*** Opening DATASET EXTRACT ***
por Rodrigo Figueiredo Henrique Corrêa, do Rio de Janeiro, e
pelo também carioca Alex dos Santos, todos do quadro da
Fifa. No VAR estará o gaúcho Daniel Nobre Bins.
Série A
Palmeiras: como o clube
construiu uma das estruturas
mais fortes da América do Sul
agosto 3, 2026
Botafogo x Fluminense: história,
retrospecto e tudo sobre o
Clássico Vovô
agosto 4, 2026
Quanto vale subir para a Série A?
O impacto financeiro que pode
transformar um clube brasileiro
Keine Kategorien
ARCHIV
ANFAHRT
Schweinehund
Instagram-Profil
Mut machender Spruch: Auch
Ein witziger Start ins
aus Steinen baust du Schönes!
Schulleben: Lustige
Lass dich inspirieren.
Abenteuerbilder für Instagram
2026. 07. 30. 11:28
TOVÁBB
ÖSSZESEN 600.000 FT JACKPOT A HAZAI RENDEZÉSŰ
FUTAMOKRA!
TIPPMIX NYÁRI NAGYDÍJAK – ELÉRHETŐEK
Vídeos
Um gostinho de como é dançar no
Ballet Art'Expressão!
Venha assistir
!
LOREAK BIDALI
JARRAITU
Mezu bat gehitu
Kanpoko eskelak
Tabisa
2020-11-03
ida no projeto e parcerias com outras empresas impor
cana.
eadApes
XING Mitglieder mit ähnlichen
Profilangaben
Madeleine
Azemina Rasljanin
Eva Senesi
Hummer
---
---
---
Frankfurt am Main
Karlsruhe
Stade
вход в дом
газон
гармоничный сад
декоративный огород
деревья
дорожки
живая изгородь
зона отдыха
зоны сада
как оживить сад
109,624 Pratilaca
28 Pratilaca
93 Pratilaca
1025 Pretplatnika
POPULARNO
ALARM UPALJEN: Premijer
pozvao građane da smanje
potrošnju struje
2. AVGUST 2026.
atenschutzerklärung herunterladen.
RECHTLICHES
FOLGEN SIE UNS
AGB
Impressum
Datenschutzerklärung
*** Closing DATASET EXTRACT ***
--- INSTRUCTIONS TO FOLLOW ---
Show each line of the rows above that contains the word "como".

--- RESULT BELOW ---
Palmeiras: como o clube
Um gostinho de como é dançar no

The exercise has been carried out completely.